Comparison of Etomidate-Dexmedetomidine and Propofol-Dexmedetomidine sedation in patients with gastroesophageal relfux disease treated by endoluminal radiofrequency ablation
10.3969/j.issn.1007-1989.2016.12.002
- VernacularTitle:依托咪酯或丙泊酚联用右美托咪定用于胃食管反流病内镜下射频治疗镇静的效果比较
- Author:
Yang CHU
;
Bo SUI
;
Xiangdong LIU
;
Tao MA
;
Hao ZHANG
- Keywords:
Dexmedetomidine;
Etomidate;
Propofol;
gastroesophageal relfux disease;
radiofrequency
- From:
China Journal of Endoscopy
2016;22(12):6-11
- CountryChina
- Language:Chinese
-
Abstract:
Objective To compare the efficacy and safety of Etomidate-Dexmedetomidine and Propofol-Dexmedetomidine sedation in patients undergoing endoscopic radiofrequency ablation of gastroesophageal relfux disease (GERD).Methods Sixty adult patients, scheduled for elective endoluminal radiofrequency ablation for GERD under sedation were prospectively randomized into Etomidate-Dexmedetomidine (Group-E,n = 30) or Propofol-Dexmedetomidine (Group-P,n = 30) group.
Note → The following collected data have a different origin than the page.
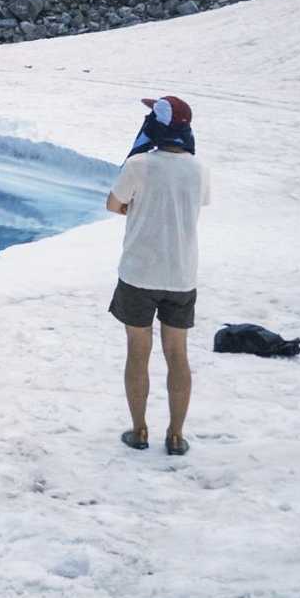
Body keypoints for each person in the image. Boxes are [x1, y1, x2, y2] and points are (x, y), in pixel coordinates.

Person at [106, 95, 211, 456]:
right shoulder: (199, 169)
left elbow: (113, 203)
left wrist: (138, 210)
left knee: (138, 351)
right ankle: (176, 436)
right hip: (181, 274)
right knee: (177, 354)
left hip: (139, 272)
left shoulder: (139, 165)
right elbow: (195, 204)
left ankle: (139, 431)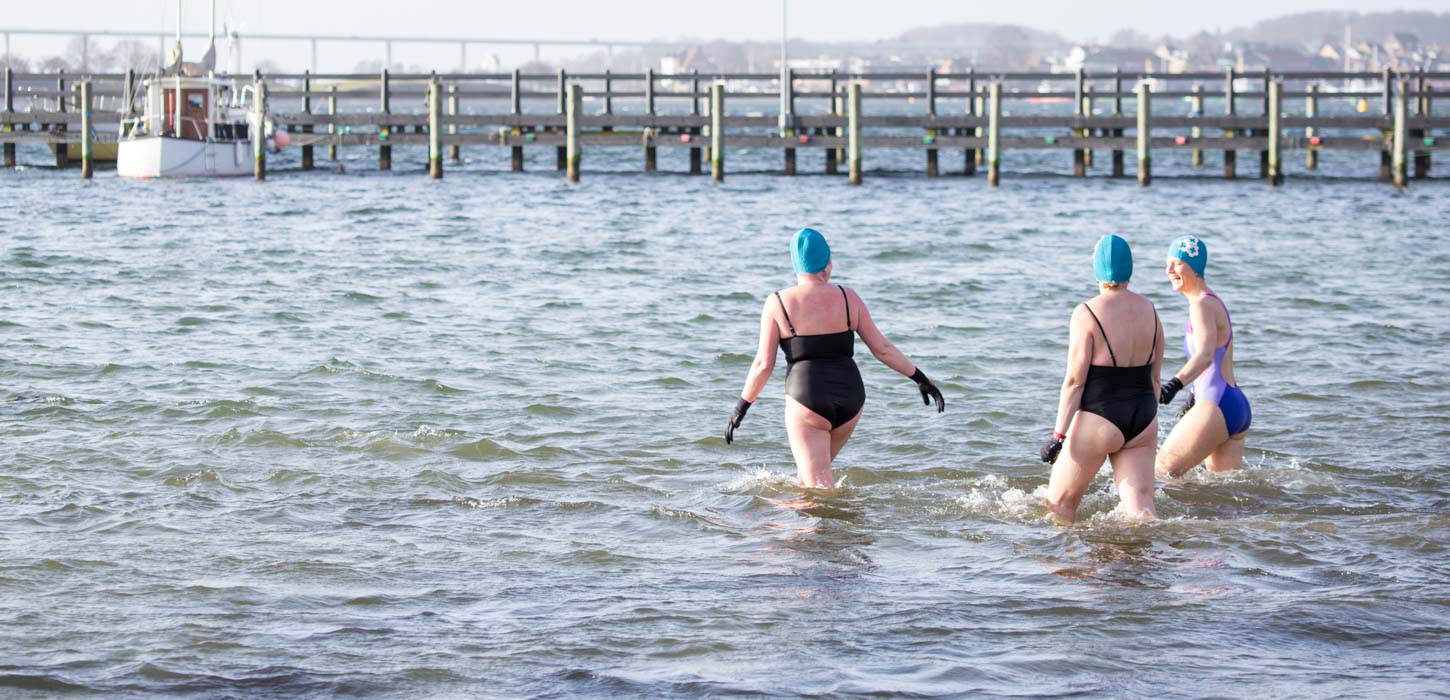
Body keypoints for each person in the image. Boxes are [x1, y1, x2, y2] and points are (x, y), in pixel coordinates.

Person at [724, 228, 945, 488]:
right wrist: (920, 378)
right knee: (809, 481)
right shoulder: (848, 297)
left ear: (795, 264)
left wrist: (741, 408)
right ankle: (787, 515)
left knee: (818, 489)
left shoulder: (778, 302)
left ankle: (829, 519)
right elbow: (882, 348)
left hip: (808, 400)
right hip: (851, 399)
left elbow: (763, 365)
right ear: (828, 263)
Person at [1040, 235, 1163, 523]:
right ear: (1129, 268)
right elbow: (1156, 376)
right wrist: (1145, 416)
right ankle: (1157, 551)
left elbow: (1075, 381)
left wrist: (1058, 437)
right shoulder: (1150, 309)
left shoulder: (1087, 312)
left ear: (1096, 268)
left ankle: (1064, 555)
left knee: (1059, 506)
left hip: (1100, 415)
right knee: (1142, 513)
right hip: (1144, 417)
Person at [1156, 235, 1251, 477]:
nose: (1169, 271)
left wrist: (1172, 386)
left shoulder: (1200, 306)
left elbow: (1206, 355)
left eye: (1177, 263)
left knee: (1162, 470)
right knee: (1222, 490)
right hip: (1232, 404)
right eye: (1168, 264)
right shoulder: (1212, 301)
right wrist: (1193, 397)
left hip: (1215, 403)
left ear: (1195, 267)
A bolus of 0.2 μg/kg of intravenous Dexmedetomidine was followed by intermittent Etomidate or Propofol injection during the procedure in order to maintain a proper depth of sedation with a Ramsay sedation scores of 5~6. Heart rates, mean blood pressure, oxygen saturation, respiratory rates and Ramsay sedation scores were recorded before sedation (T0), at the beginning of the examination (T1), during radiofrequency energy delivery (T2), at the time of gastroscopy (T3) and at the end of therapy (T4). Inter-group differences in sedation proifles (duration, time to recovery, incidence of body movement, Ramsay sedation scores and satisfaction of patient and endoscopist) and cardio-respiratory responses (heart rate, mean arterial pressure, oxygen saturation) were determined during and after radiofrequency ablation.Results No difference was found for therapy duration, anesthesia time or the time to recovery between Group-P and Group-E. Patients receiving Propofol experienced more bradycardia (Ρ = 0.032) and had higher incidences of vasoactives used (Ρ = 0.002) compared with that receiving Etomidate. Oxygen saturation in T1 (Ρ = 0.023) and T2 (Ρ = 0.009) was lower in the Group-P. No significant difference was found for other indicators.Conclusion Etomidate-Dexmedetomidine sedation was superior to Propofol-Dexmedetomidine sedation for GERD radiofrequency therapy with more stable cardio-respiratory responses.